= Disgorging =

Removal of sediment from bottled sparkling wine

A bottling line for sparkling wine, including mechanical disgorging

Disgorging, also called disgorgement (dégorgement), is the removal of sediment from a bottle of sparkling wine made by the traditional method. The sediment, known as lees, forms during the wine's second fermentation and subsequent maturation in the bottle. Before disgorging, riddling brings the sediment into the neck; opening the bottle then allows its internal pressure to expel the deposit.

Disgorging can be performed by hand without freezing the sediment, a method called à la volée, or after freezing the sediment into a plug, called à la glace. It is followed by topping up the bottle, adding a dosage where required, and fitting the final cork.

== History ==
In the early nineteenth century, the development of riddling equipment at Veuve Clicquot, associated with Madame Clicquot and her cellar master Antoine de Müller, improved the collection of sediment in the bottle neck before its removal. Disgorging itself was a manual operation: the worker held the bottle with its neck downwards, removed the cork to release the sediment, and quickly raised the bottle to limit the loss of wine.

The freezing method was developed by Armand Walfard, who patented it in 1884. Henri Abelé was the first Champagne house to adopt it; Moët & Chandon and Perrier-Jouët followed in 1891. Freezing held the sediment together while the bottle was turned upright, making its removal easier and reducing wine losses. Disgorging without freezing continued among producers unable to afford the equipment.

== Methods ==
=== Without freezing ===
In disgorging à la volée, the operator removes the temporary crown cap, or cork and retaining clip, as the bottle is brought upright. The pressure expels the sediment with some wine. The timing and angle require skill: raising the bottle too early can disperse the sediment, while raising it too little allows excessive wine loss. The operator checks the wine's clarity and smell before it passes to the dosage stage. Large bottles and certain special cuvées are still disgorged by hand.

=== With freezing ===
For disgorging à la glace, the inverted bottle's neck is immersed in a refrigerated bath, typically at about -27 C. A plug of ice forms around the sediment. After a few minutes, the bottle is turned upright and its temporary closure is removed. The pressure inside the bottle ejects the frozen plug together with the trapped lees. Freezing allows the bottle to be raised without mixing the sediment back into the wine.

=== Equipment ===
Mechanised production lines combine neck freezing and bottle turning with equipment for removing the temporary closures. Subsequent machines add the dosage, adjust the fill level, insert the final cork and secure its wire cage. The bottles are then turned to mix the dosage with the wine and returned to pallets before labelling and other finishing operations.

== Dosage and corking ==

After disgorging, the lost volume is replaced with wine. The producer may also add liqueur d'expédition, a mixture of wine and sugar, in a process called dosage. The quantity of sugar added helps determine the finished wine's sweetness; wines made without added sugar may be labelled brut nature. The bottle is then closed with its final cork, secured by a wire cage called a muselet.

== Disgorgement date and ageing ==
Disgorging ends the wine's maturation on its lees and exposes it to air. Its timing therefore affects the wine's subsequent development. Prolonged ageing on the lees can preserve freshness while developing aromatic complexity; after disgorging, exposure to oxygen contributes to changes in aroma, including the development of dried-fruit, nutty and other oxidative characteristics.

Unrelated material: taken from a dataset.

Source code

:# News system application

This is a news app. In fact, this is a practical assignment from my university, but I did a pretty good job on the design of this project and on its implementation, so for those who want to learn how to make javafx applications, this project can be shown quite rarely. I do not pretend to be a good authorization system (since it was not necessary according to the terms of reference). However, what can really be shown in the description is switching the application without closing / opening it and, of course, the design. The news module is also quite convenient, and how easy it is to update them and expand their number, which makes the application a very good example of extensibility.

Some producers print the disgorgement date on the label. This records when the sediment was removed and allows the time elapsed since disgorging to be distinguished from the wine's earlier maturation on the lees. Late-disgorged wines remain on their lees for an extended period before being prepared for release. Bollinger introduced its R.D. (Récemment Dégorgé, or "recently disgorged") Champagne in 1967, including a wine from the 1952 vintage, and displayed the disgorgement date on its label.

== Alternative approaches ==
Immobilised yeast has been investigated as a way to simplify the clarification of sparkling wine and the removal of yeast after fermentation. Approaches include enclosing Saccharomyces cerevisiae in calcium alginate beads and retaining yeast behind a membrane in a cartridge used for the second fermentation. Such systems keep the cells together or confined while allowing fermentation to proceed. Their practical limitations include cost, the release of cells or material into the wine, and membrane fouling.

== Use in brewing ==
Disgorging is also used for some beers produced with techniques borrowed from sparkling winemaking. The Belgian beer DeuS, for example, undergoes bottle refermentation and maturation, followed by riddling and the removal of the yeast in a frozen plug expelled by the pressure inside the bottle.